Jentoft, F. C., Kröhnert, J., Subbotina, I. R., & Kazansky, V. B. (2013). Quantitative Analysis of IR Intensities of Alkanes Adsorbed on Solid Acid Catalysts. The Journal of Physical Chemistry C, 117(11), 5873-5881. doi:10.1021/jp4004856.


Cite as: http://hdl.handle.net/11858/00-001M-0000-0014-A09D-9
Abstract
The goal of this work was to determine the integrated molar absorption coefficients of adsorbate vibrations and to use them as a measure of the activation of chemical bonds by the catalyst surface.

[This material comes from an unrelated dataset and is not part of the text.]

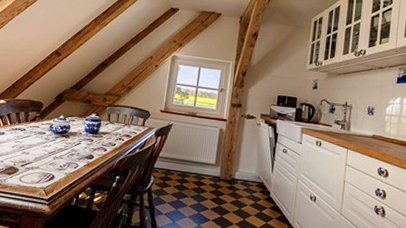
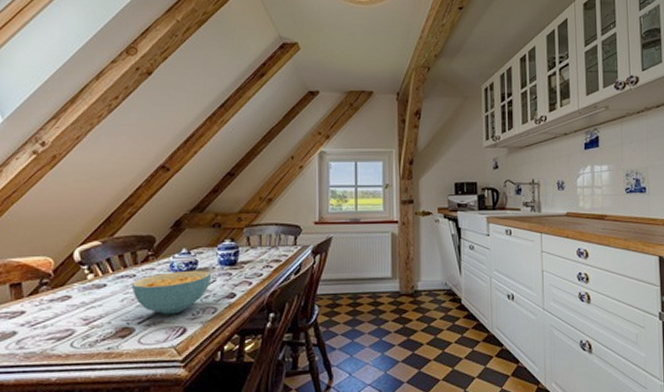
cereal bowl: none [21,131,79,164] -> present [131,271,212,315]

For this purpose, an apparatus was built for the simultaneous measurement of transmission IR spectra of the adsorbate and the corresponding adsorption isotherm; the adsorbed amount was determined by a volumetric–barometric method. The adsorption of n-butane and 2,2-dimethylpropane on self-supporting wafers of mordenite and sulfated zirconia samples was investigated at temperatures of 298–308 K and alkane pressures of 0–100 hPa. The linear range of plots of the IR band intensities vs coverage was used to determine absorption coefficients of C–H stretching vibrations. The coefficients were found to depend on particle size and morphology, and it is shown that they are overestimated because the path length is enhanced through strong scattering in the wafers. The results reveal the limitations of quantitative analysis by transmission IR spectra when fine powders (such as catalysts) are investigated.